Deep Bayesian Active Learning with Image Data
Yarin Gal, Riashat Islam, Zoubin Ghahramani
TL;DR
The paper tackles label-efficient learning for high-dimensional image data by integrating Bayesian deep learning into active learning through Bayesian convolutional networks (BCNNs) and MC dropout to capture epistemic uncertainty. It introduces acquisition functions like BALD, Max Entropy, Variation Ratios, and Mean STD, showing how to approximate them with MC samples from the BCNN posterior and evaluating them on MNIST and the ISIC melanoma dataset. The findings indicate that uncertainty-aware acquisitions (BALD, Variation Ratios, Max Entropy) outperform random baselines and deterministic models, with BALD often offering the fastest or most robust improvements, and that the approach can rival semi-supervised methods while using far fewer unlabeled data. The work demonstrates practical, data-efficient active learning for image tasks, with potential impact on cost reduction in medical imaging and other high-dimensional domains, while highlighting computational trade-offs and avenues for future optimization.
Abstract
Even though active learning forms an important pillar of machine learning, deep learning tools are not prevalent within it. Deep learning poses several difficulties when used in an active learning setting.

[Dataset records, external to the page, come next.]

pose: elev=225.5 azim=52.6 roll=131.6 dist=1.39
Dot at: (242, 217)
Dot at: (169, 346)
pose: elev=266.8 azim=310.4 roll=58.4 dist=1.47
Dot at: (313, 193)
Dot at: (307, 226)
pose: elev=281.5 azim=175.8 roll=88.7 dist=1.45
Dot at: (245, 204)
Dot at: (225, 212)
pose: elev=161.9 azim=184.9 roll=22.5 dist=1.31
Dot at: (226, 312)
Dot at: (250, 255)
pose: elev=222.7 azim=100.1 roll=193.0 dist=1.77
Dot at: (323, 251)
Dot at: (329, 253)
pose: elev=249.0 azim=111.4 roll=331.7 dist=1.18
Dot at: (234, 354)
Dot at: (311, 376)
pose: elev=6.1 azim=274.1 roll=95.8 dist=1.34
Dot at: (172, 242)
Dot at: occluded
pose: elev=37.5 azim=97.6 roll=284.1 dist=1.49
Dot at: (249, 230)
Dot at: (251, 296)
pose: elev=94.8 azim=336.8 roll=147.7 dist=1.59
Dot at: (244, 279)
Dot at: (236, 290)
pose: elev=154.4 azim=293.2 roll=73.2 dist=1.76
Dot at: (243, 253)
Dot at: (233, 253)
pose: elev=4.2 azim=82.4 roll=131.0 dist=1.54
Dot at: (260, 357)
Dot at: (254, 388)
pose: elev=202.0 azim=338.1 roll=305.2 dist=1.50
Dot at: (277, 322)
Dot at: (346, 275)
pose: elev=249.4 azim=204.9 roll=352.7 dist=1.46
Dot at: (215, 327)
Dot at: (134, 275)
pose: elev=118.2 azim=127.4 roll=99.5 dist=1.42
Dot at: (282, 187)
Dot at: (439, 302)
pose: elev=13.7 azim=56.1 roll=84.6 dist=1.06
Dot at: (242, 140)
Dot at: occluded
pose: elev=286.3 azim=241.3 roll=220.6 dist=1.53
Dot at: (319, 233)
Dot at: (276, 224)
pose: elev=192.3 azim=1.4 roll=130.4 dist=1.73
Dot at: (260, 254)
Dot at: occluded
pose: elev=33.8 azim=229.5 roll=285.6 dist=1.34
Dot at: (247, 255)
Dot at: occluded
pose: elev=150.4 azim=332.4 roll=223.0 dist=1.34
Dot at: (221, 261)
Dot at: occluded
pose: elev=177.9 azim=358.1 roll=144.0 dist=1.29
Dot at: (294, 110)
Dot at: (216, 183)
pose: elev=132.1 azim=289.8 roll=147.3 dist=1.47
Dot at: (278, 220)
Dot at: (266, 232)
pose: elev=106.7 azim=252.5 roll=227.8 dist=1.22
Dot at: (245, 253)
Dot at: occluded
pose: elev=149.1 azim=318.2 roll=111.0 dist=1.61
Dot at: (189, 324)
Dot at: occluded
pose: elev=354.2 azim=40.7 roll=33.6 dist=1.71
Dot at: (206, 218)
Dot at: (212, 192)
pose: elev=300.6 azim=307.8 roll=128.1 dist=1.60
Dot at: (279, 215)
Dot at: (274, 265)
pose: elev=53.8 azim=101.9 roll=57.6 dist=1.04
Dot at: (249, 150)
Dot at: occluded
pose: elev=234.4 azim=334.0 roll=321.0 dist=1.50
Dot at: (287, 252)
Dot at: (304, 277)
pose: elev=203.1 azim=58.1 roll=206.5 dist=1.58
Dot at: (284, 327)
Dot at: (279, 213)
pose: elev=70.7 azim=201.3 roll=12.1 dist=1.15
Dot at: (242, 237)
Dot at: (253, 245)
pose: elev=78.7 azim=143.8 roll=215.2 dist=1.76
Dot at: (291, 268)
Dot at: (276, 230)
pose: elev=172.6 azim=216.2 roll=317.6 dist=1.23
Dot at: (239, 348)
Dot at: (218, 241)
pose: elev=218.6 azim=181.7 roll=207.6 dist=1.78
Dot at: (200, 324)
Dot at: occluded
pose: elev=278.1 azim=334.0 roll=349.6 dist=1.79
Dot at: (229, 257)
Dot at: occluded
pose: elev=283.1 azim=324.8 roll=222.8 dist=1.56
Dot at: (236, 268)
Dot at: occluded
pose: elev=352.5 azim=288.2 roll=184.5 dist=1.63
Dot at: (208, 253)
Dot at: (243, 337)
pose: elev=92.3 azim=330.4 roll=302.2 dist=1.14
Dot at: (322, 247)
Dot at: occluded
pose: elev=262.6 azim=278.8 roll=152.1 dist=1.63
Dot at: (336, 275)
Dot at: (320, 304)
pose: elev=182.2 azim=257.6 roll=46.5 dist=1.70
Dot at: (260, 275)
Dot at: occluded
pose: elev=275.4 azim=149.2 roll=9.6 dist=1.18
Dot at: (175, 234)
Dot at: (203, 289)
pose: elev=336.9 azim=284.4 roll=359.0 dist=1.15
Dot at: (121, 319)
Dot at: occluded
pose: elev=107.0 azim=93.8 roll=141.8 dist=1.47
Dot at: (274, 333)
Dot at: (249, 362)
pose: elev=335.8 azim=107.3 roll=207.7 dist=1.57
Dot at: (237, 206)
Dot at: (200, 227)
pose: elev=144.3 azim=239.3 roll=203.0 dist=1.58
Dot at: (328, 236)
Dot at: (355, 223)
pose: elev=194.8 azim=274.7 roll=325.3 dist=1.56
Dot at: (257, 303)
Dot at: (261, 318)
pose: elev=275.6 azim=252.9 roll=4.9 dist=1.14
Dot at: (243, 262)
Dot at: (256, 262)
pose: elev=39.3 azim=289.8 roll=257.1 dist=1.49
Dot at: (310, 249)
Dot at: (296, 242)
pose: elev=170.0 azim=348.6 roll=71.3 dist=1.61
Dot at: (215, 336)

First, active learning (AL) methods generally rely on being able to learn and update models from small amounts of data. Recent advances in deep learning, on the other hand, are notorious for their dependence on large amounts of data. Second, many AL acquisition functions rely on model uncertainty, yet deep learning methods rarely represent such model uncertainty. In this paper we combine recent advances in Bayesian deep learning into the active learning framework in a practical way. We develop an active learning framework for high dimensional data, a task which has been extremely challenging so far, with very sparse existing literature. Taking advantage of specialised models such as Bayesian convolutional neural networks, we demonstrate our active learning techniques with image data, obtaining a significant improvement on existing active learning approaches. We demonstrate this on both the MNIST dataset, as well as for skin cancer diagnosis from lesion images (ISIC2016 task).